How would you like this on your cemetery monument?: And he departed with no ones regret.
Those were the words used to sum up Jehoram’s reign over the nations of Judah in 2Chronicles 21:20.
It would be safe to say, not many Christians find the books of Samuel, Kings and Chronicles inviting. They are seldom the books of choice when it comes to daily devotions. In fact, they can be rather distressing at times as the writers bounce from kingdom to kingdom, king to king, battle to battle. However, there is one theme that is consistent. The kings who follow the LORD prosper and those who do not perish. It is a fairly simple formula but one that both kingdoms, Israel and Judah, find hard to sustain for any length of time. The pesky “high places” always seem to be the downfall of both as the chronicles unfold.
One thing that has peeked my interest as I’m walking through these books is the fact that the writers of these histories often note other sources that contain “the rest of the acts” of many of the kings. They can be the “chronicles of Jehu”, the “Book of he Kings of Israel”, the “Book of the Kings of Israel and Judah”, or one of many others. The reason those references are intriguing is the primary question of why were they not preserved somewhere. It seems from what I have been able to gather, none of these resources and there are some twenty of them, have been retained. Many are considered “lost works” and others are considered pseudepigrapha – books falsely attributed to a particular individual. Even though they are referenced frequently, the seem to be shrouded in mystery. It would seem that books of this kind of importance would have been painstakingly preserved.

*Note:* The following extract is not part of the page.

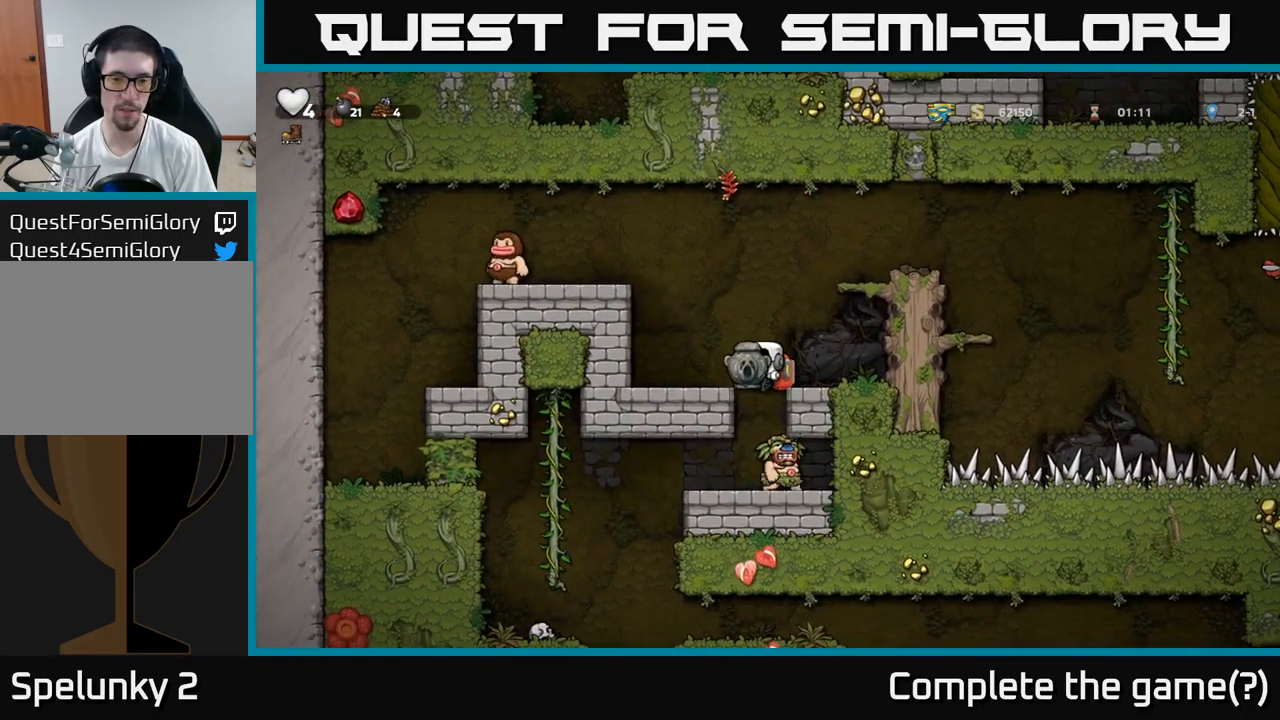
{"dt_ms": 500, "buttons": ["A"], "events": [[483, "A", "down"]]}
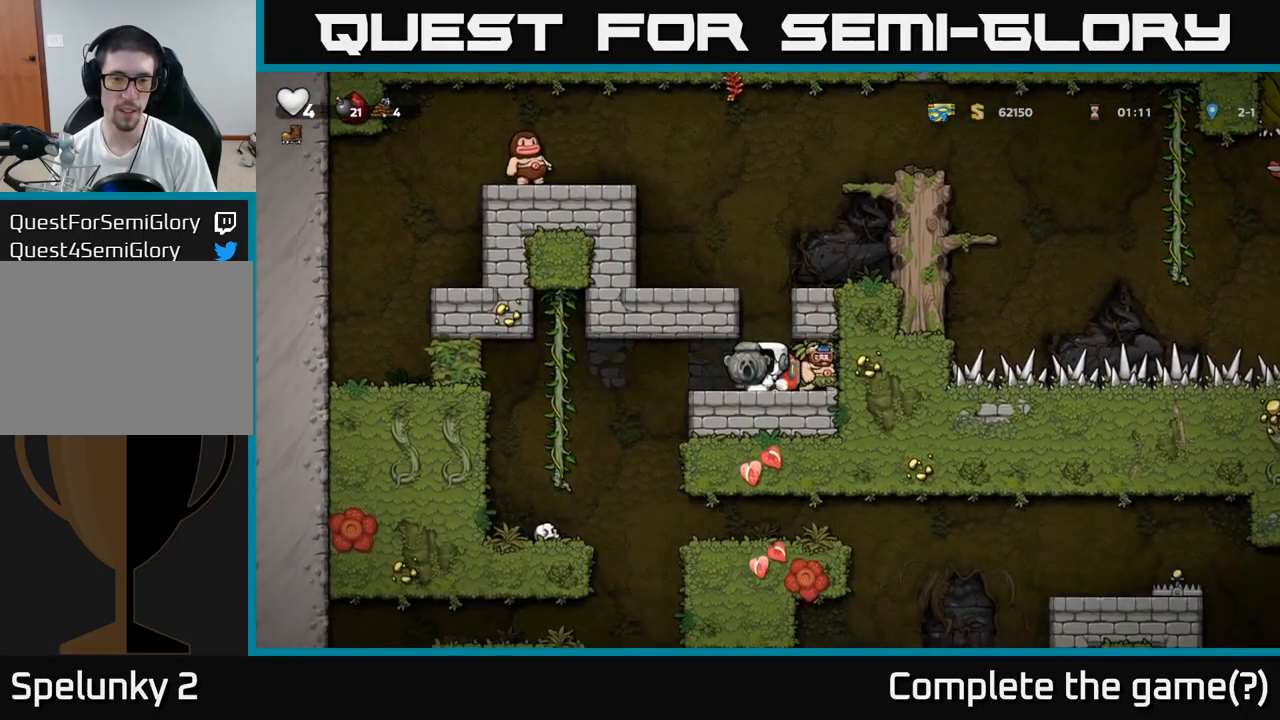
{"dt_ms": 500, "buttons": [], "events": [[250, "A", "up"]]}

The second observation about the history of the kings is the continual “if – then” phenomenon. If you obey the LORD and keeps his commandments then you prosper and find victory in battle. If you do not, then you reap punishment or certain peril. In fact, under the reign of Asa (2Chron. 15) “whoever would not seek the LORD, the God of Israel, should be put to death, whether young or old, man or woman.” Now that’s what I call incentive!
We don’t often think in these terms under a New Testament belief system. But its shadow is still present. You can hear it’s subtle prescription from the pulpit and in many Bible Study programs. Many times it is couched in offering reasons why one is suffering health issues, financial distress, marriage chaos, or the like. If ones life is “right with God” then those things would not happen. The calamity is caused by sin and disobedience. Even though we speak of “grace as unmerited favor”, on-going grace seems conditioned on doing the right things. At least, that’s how it comes across at times. And I’m not saying that’s wrong, I am simply saying we often attempt to disguise that type of if/then scenario when it comes to NT believers. The less subtle motivators are those referencing hell, or the avoidance of hell and the threat of the Second Coming of Christ. Although proclaiming the message of the nether world and the new world is often saved for the unsaved – it is also used to keep believers on the straight and narrow.
We can learn a good deal from the “history” books of the Bible. Not just the life of the kings of Judah and Israel, but how they related to God and how God related to them, personally and through the prophets. There are echoes of what went before and what is to come. There are definitive outlines of what it means to be a follower of Yahweh and what it means to struggle under the shadow of the “high places.” At times it seems the kings represent a microcosm of every person seeking to be a true learner/follower/disciple of Christ. At times hopelessly devoted to their God and other times consumed by the confusion of their day and the influence of mistakes in the past. It was never easy. Nor is it easy today to faithfully follow the Christ.
I think sometimes my epitaph may be as I first noted. However my desire is that it would be said I was found “doing what was right in the sight of the LORD.”